Chronicling the Papacy

Noted historian Dr P G Maxwell-Stuart considers the Papacy from St. Peter to the present day. Rí-rá looks at this comprehensive work and also reviews the best of the rest.

Described as a highly-readable popular history and a unique work of reference, Chronicle of the Popes includes biographical accounts of all the 266 Popes.

It covers everyone from St. Peter to Benedict XVI, giving a history of these fascinating individuals — from saintly pastors to great statesmen and patrons of the arts.

There is full coverage of the Crusader, Avignon and Borgia Popes as well as the 39 antipopes — rival Popes.

It also includes timelines throughout with at-a-glance visual guides to the length and important events of each Pope’s reign.

You can find datafiles for every Pope listing key information, such as name at birth, early career and family relationships and there are extensive quotations from contemporary sources that enrich the narrative.

Numerous sidebars and special features are included in the book, ranging from the excavation of St.
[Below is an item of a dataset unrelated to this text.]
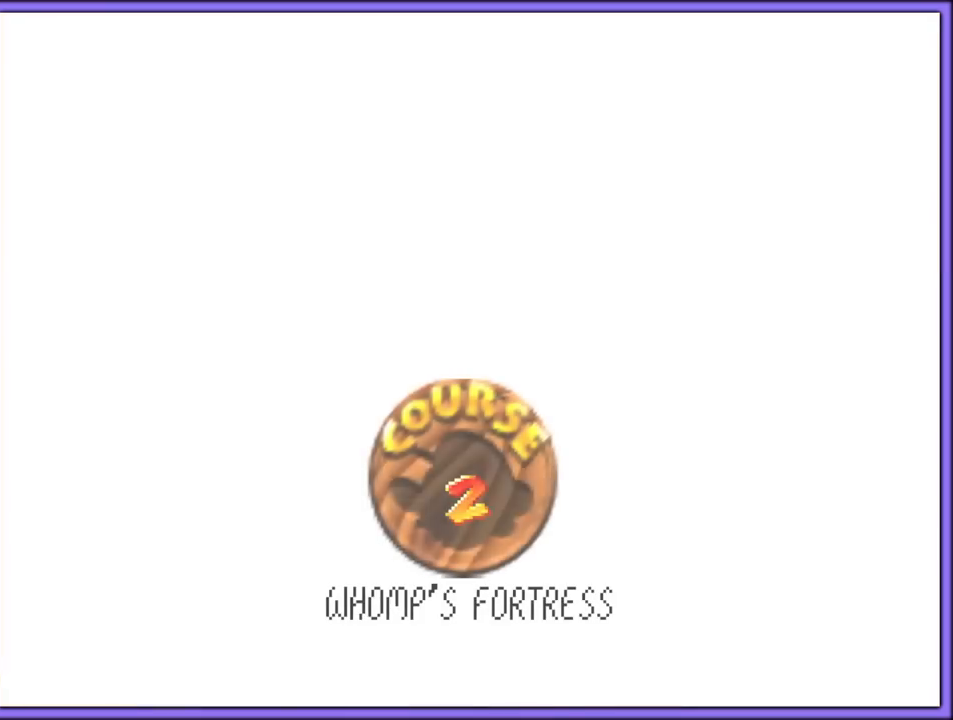
{"dt_ms": 500, "buttons": [], "left_stick": "center", "button_events": []}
Peter’s tomb to the Catholic rejuvenation of the Counter-Reformation and there are over 300 illustrations including portraits and busts of the Popes and art treasures from the Vatican.

Dr P G Maxwell-Stuart is a Lecturer in the Department of Modern History at the University of St. Andrews and an honorary Fellow of the Institute of Reformation Studies there. His research interests range from the Classical period to the Renaissance, and he is the author of numerous books as well as articles for scholarly journals.

Chronicle Of The Popes by P.G. Maxwell-Stuart is published by Thames & Hudson.

Joachim Fischer & Grace Neville

As Others Saw Us

Cork was described in 1757 as a ‘pretty fortified town’, and its residents were seen as ‘characters’ in 1801, noted for their penchant for ‘bragging’ and ‘exaggeration’.

The smell of beer which ‘floated up to my house from the Beamish Brewery’ is a common memory, as are recollections of the butter and meat trade, involving the slaughter of cattle, its carving into cuts and salting for export as far away as India.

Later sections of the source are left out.